(Extracted records)

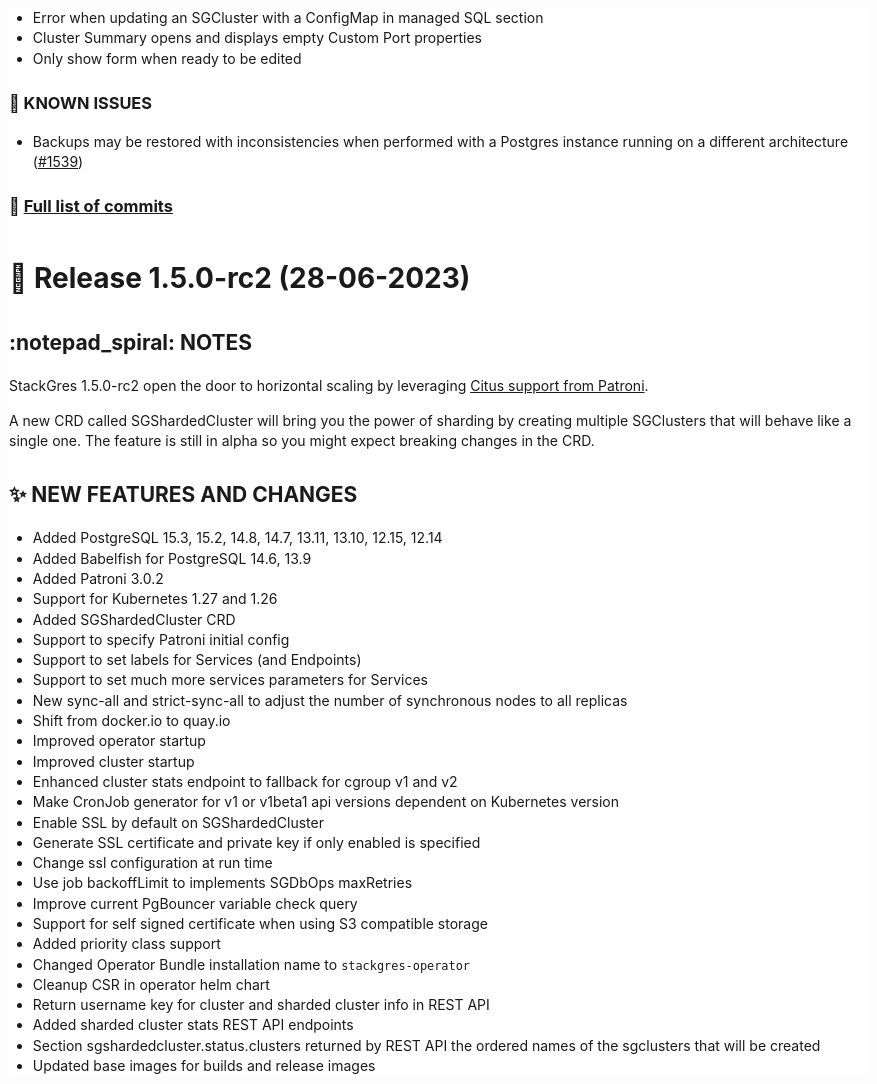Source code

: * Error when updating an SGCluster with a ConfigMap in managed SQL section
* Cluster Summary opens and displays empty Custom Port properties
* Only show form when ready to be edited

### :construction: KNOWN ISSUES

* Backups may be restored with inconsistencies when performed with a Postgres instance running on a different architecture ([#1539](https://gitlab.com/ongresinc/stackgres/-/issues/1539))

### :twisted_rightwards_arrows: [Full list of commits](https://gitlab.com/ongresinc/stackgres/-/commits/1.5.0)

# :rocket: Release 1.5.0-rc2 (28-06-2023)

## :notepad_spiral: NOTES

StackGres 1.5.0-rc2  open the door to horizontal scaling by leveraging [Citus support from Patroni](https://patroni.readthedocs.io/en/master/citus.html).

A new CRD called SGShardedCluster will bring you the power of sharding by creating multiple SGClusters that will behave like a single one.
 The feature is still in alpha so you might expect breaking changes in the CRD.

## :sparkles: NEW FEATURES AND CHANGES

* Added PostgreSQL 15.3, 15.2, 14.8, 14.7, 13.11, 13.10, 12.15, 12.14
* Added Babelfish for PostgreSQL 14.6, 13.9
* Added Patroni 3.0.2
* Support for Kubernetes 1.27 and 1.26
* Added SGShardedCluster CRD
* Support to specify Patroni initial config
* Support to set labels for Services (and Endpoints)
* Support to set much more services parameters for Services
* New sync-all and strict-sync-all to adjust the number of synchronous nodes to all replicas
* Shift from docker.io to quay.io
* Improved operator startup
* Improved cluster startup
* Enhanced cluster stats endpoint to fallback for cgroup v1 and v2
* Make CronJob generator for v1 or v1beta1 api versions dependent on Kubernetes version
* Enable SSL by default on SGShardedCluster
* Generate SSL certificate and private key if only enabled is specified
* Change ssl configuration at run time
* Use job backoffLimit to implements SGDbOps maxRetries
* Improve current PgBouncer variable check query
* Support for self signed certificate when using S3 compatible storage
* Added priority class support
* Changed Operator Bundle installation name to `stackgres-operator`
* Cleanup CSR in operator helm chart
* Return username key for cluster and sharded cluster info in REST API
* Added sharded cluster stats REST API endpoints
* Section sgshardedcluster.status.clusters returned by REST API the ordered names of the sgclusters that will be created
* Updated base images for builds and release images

• Action item: Write out the records again, swapping every "REST API" for "HTTP API" and changing nothing else. Leave the pictures out of your answer.

• Output for this task:
Source code

: * Error when updating an SGCluster with a ConfigMap in managed SQL section
* Cluster Summary opens and displays empty Custom Port properties
* Only show form when ready to be edited

### :construction: KNOWN ISSUES

* Backups may be restored with inconsistencies when performed with a Postgres instance running on a different architecture ([#1539](https://gitlab.com/ongresinc/stackgres/-/issues/1539))

### :twisted_rightwards_arrows: [Full list of commits](https://gitlab.com/ongresinc/stackgres/-/commits/1.5.0)

# :rocket: Release 1.5.0-rc2 (28-06-2023)

## :notepad_spiral: NOTES

StackGres 1.5.0-rc2  open the door to horizontal scaling by leveraging [Citus support from Patroni](https://patroni.readthedocs.io/en/master/citus.html).

A new CRD called SGShardedCluster will bring you the power of sharding by creating multiple SGClusters that will behave like a single one.
 The feature is still in alpha so you might expect breaking changes in the CRD.

## :sparkles: NEW FEATURES AND CHANGES

* Added PostgreSQL 15.3, 15.2, 14.8, 14.7, 13.11, 13.10, 12.15, 12.14
* Added Babelfish for PostgreSQL 14.6, 13.9
* Added Patroni 3.0.2
* Support for Kubernetes 1.27 and 1.26
* Added SGShardedCluster CRD
* Support to specify Patroni initial config
* Support to set labels for Services (and Endpoints)
* Support to set much more services parameters for Services
* New sync-all and strict-sync-all to adjust the number of synchronous nodes to all replicas
* Shift from docker.io to quay.io
* Improved operator startup
* Improved cluster startup
* Enhanced cluster stats endpoint to fallback for cgroup v1 and v2
* Make CronJob generator for v1 or v1beta1 api versions dependent on Kubernetes version
* Enable SSL by default on SGShardedCluster
* Generate SSL certificate and private key if only enabled is specified
* Change ssl configuration at run time
* Use job backoffLimit to implements SGDbOps maxRetries
* Improve current PgBouncer variable check query
* Support for self signed certificate when using S3 compatible storage
* Added priority class support
* Changed Operator Bundle installation name to `stackgres-operator`
* Cleanup CSR in operator helm chart
* Return username key for cluster and sharded cluster info in HTTP API
* Added sharded cluster stats HTTP API endpoints
* Section sgshardedcluster.status.clusters returned by HTTP API the ordered names of the sgclusters that will be created
* Updated base images for builds and release images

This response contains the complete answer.